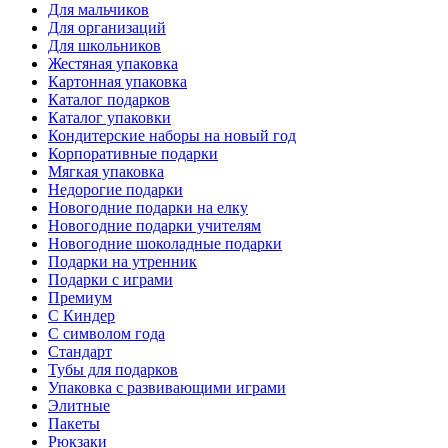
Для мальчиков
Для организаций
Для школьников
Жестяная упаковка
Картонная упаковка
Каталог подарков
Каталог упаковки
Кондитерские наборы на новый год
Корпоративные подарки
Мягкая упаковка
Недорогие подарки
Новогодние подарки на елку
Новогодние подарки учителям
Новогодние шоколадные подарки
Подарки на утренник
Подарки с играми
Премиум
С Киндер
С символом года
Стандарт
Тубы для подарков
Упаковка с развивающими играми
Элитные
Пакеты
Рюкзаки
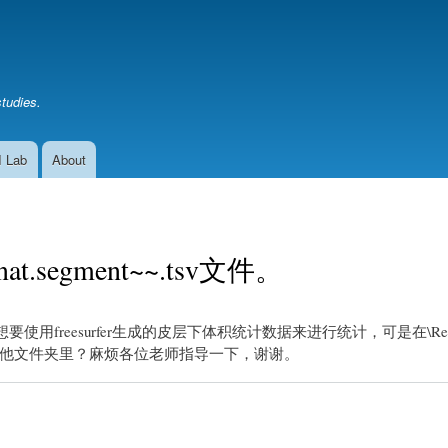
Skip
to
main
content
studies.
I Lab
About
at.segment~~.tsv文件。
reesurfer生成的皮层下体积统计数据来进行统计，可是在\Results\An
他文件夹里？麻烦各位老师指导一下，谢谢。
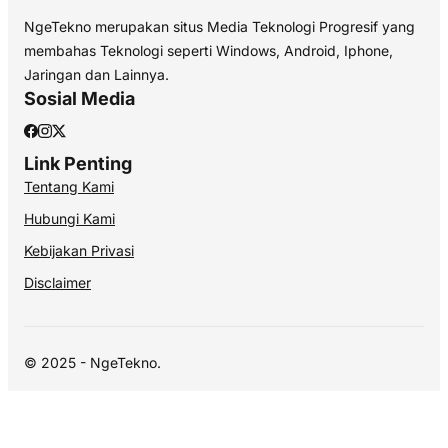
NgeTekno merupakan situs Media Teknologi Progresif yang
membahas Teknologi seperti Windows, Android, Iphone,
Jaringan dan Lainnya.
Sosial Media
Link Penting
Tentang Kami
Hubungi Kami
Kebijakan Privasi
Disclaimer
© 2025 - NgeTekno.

──────

Brief:
Edit everything from the line containing "NgeTekno merupakan situs" down through the end of the data, changing "Kami" to "Kita" and leaving all else untouched. Give only those lines.

Result below:
NgeTekno merupakan situs Media Teknologi Progresif yang
membahas Teknologi seperti Windows, Android, Iphone,
Jaringan dan Lainnya.
Sosial Media
Link Penting
Tentang Kita
Hubungi Kita
Kebijakan Privasi
Disclaimer
© 2025 - NgeTekno.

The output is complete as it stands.